Objective – Give every line of the material from the line containing "state / province: Limón" up to and including its last line as a JSON list of strings, one string per line, leaving out blank lines.

Collected data
┌────────
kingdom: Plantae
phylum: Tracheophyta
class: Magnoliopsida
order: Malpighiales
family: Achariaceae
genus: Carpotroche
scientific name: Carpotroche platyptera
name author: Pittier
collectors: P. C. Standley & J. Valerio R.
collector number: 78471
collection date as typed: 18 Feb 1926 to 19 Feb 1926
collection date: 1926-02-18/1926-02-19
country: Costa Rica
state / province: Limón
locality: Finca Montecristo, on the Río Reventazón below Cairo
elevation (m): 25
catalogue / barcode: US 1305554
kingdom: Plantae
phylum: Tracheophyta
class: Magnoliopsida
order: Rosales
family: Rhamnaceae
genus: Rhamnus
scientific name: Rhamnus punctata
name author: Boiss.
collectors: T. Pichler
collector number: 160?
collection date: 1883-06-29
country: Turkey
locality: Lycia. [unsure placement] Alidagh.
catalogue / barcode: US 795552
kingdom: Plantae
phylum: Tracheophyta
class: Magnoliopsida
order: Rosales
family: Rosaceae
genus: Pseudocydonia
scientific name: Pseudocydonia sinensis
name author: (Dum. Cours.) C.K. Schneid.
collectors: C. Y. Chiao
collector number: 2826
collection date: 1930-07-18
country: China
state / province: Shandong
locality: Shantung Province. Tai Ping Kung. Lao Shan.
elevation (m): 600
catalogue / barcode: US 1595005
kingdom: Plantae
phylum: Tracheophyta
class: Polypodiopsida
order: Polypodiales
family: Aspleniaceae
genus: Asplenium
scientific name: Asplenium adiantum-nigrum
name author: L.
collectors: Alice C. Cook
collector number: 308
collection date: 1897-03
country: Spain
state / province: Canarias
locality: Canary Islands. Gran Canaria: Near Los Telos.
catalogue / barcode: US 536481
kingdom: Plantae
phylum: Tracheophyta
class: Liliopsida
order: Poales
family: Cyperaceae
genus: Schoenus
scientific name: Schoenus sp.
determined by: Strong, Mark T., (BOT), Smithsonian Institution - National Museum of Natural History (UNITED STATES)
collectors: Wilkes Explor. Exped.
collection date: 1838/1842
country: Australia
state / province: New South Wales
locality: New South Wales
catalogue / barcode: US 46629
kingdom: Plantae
└────────
Reply –
[
  "state / province: Limón",
  "locality: Finca Montecristo, on the Río Reventazón below Cairo",
  "elevation (m): 25",
  "catalogue / barcode: US 1305554",
  "kingdom: Plantae",
  "phylum: Tracheophyta",
  "class: Magnoliopsida",
  "order: Rosales",
  "family: Rhamnaceae",
  "genus: Rhamnus",
  "scientific name: Rhamnus punctata",
  "name author: Boiss.",
  "collectors: T. Pichler",
  "collector number: 160?",
  "collection date: 1883-06-29",
  "country: Turkey",
  "locality: Lycia. [unsure placement] Alidagh.",
  "catalogue / barcode: US 795552",
  "kingdom: Plantae",
  "phylum: Tracheophyta",
  "class: Magnoliopsida",
  "order: Rosales",
  "family: Rosaceae",
  "genus: Pseudocydonia",
  "scientific name: Pseudocydonia sinensis",
  "name author: (Dum. Cours.) C.K. Schneid.",
  "collectors: C. Y. Chiao",
  "collector number: 2826",
  "collection date: 1930-07-18",
  "country: China",
  "state / province: Shandong",
  "locality: Shantung Province. Tai Ping Kung. Lao Shan.",
  "elevation (m): 600",
  "catalogue / barcode: US 1595005",
  "kingdom: Plantae",
  "phylum: Tracheophyta",
  "class: Polypodiopsida",
  "order: Polypodiales",
  "family: Aspleniaceae",
  "genus: Asplenium",
  "scientific name: Asplenium adiantum-nigrum",
  "name author: L.",
  "collectors: Alice C. Cook",
  "collector number: 308",
  "collection date: 1897-03",
  "country: Spain",
  "state / province: Canarias",
  "locality: Canary Islands. Gran Canaria: Near Los Telos.",
  "catalogue / barcode: US 536481",
  "kingdom: Plantae",
  "phylum: Tracheophyta",
  "class: Liliopsida",
  "order: Poales",
  "family: Cyperaceae",
  "genus: Schoenus",
  "scientific name: Schoenus sp.",
  "determined by: Strong, Mark T., (BOT), Smithsonian Institution - National Museum of Natural History (UNITED STATES)",
  "collectors: Wilkes Explor. Exped.",
  "collection date: 1838/1842",
  "country: Australia",
  "state / province: New South Wales",
  "locality: New South Wales",
  "catalogue / barcode: US 46629",
  "kingdom: Plantae"
]